- [WHAT NEEDS TO BE DONE] Reproduce the records below exactly from their first line through the line containing "to utilize school-specific", omitting all pictures.

- [SUPPLIED MATERIAL]
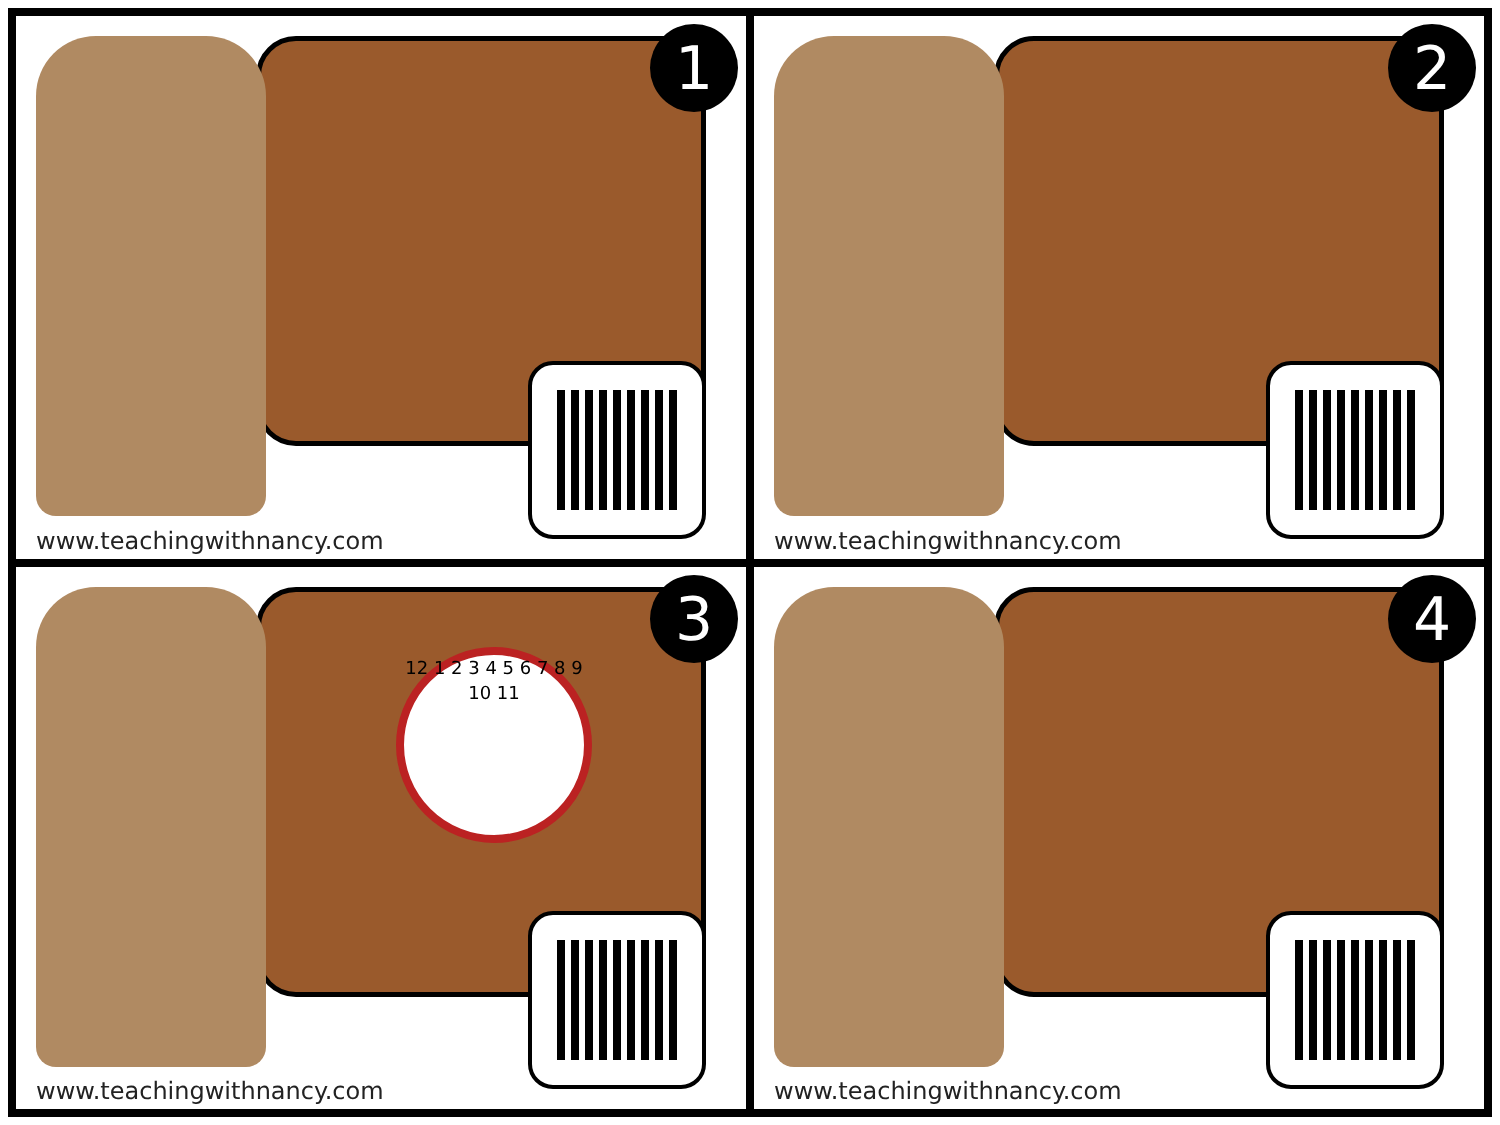1
www.teachingwithnancy.com
2
www.teachingwithnancy.com
3
12 1 2 3 4 5 6 7 8 9 10 11
www.teachingwithnancy.com
4
www.teachingwithnancy.com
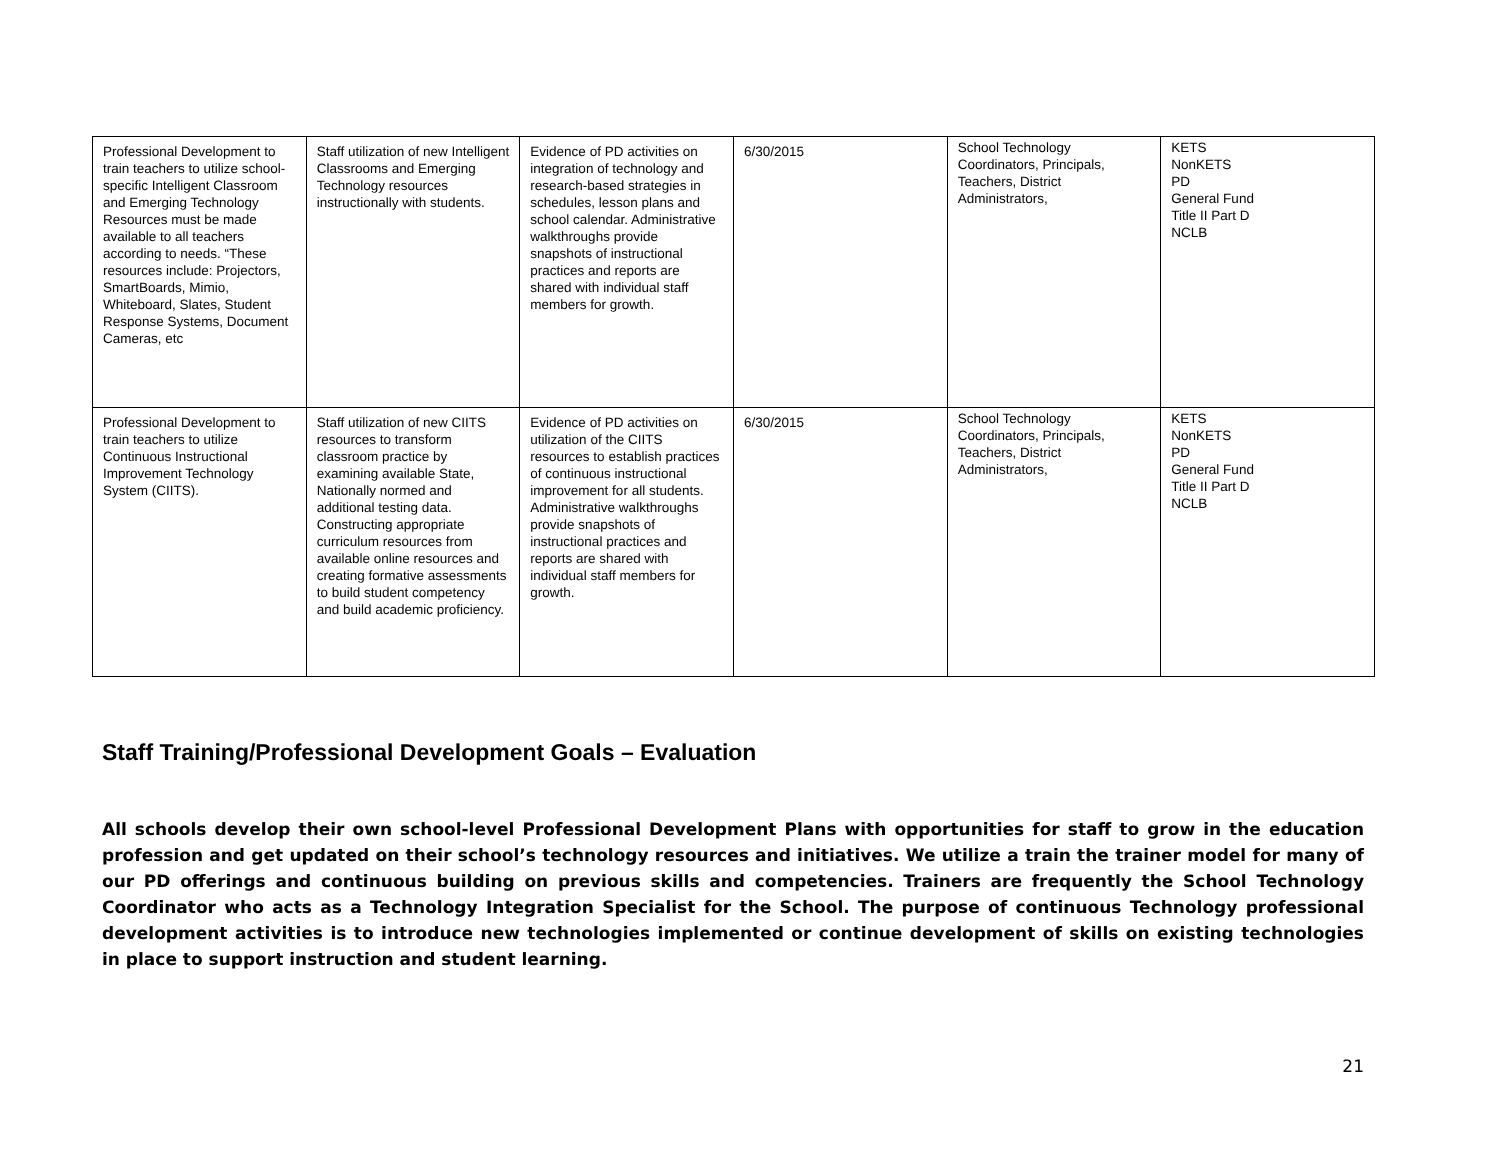| Professional Development to train teachers to utilize school-specific Intelligent Classroom and Emerging Technology Resources must be made available to all teachers according to needs. “These resources include: Projectors, SmartBoards, Mimio, Whiteboard, Slates, Student Response Systems, Document Cameras, etc | Staff utilization of new Intelligent Classrooms and Emerging Technology resources instructionally with students. | Evidence of PD activities on integration of technology and research-based strategies in schedules, lesson plans and school calendar. Administrative walkthroughs provide snapshots of instructional practices and reports are shared with individual staff members for growth. | 6/30/2015 | School Technology Coordinators, Principals, Teachers, District Administrators, | KETS NonKETS PD General Fund Title II Part D NCLB |
| Professional Development to train teachers to utilize Continuous Instructional Improvement Technology System (CIITS). | Staff utilization of new CIITS resources to transform classroom practice by examining available State, Nationally normed and additional testing data. Constructing appropriate curriculum resources from available online resources and creating formative assessments to build student competency and build academic proficiency. | Evidence of PD activities on utilization of the CIITS resources to establish practices of continuous instructional improvement for all students. Administrative walkthroughs provide snapshots of instructional practices and reports are shared with individual staff members for growth. | 6/30/2015 | School Technology Coordinators, Principals, Teachers, District Administrators, | KETS NonKETS PD General Fund Title II Part D NCLB |
Staff Training/Professional Development Goals – Evaluation
All schools develop their own school-level Professional Development Plans with opportunities for staff to grow in the education profession and get updated on their school’s technology resources and initiatives. We utilize a train the trainer model for many of our PD offerings and continuous building on previous skills and competencies. Trainers are frequently the School Technology Coordinator who acts as a Technology Integration Specialist for the School. The purpose of continuous Technology professional development activities is to introduce new technologies implemented or continue development of skills on existing technologies in place to support instruction and student learning.
21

- [RESULT OF THE EXERCISE]
1
www.teachingwithnancy.com
2
www.teachingwithnancy.com
3
12 1 2 3 4 5 6 7 8 9 10 11
www.teachingwithnancy.com
4
www.teachingwithnancy.com
| Professional Development to train teachers to utilize school-specific Intelligent Classroom and Emerging Technology Resources must be made available to all teachers according to needs. “These resources include: Projectors, SmartBoards, Mimio, Whiteboard, Slates, Student Response Systems, Document Cameras, etc | Staff utilization of new Intelligent Classrooms and Emerging Technology resources instructionally with students. | Evidence of PD activities on integration of technology and research-based strategies in schedules, lesson plans and school calendar. Administrative walkthroughs provide snapshots of instructional practices and reports are shared with individual staff members for growth. | 6/30/2015 | School Technology Coordinators, Principals, Teachers, District Administrators, | KETS NonKETS PD General Fund Title II Part D NCLB |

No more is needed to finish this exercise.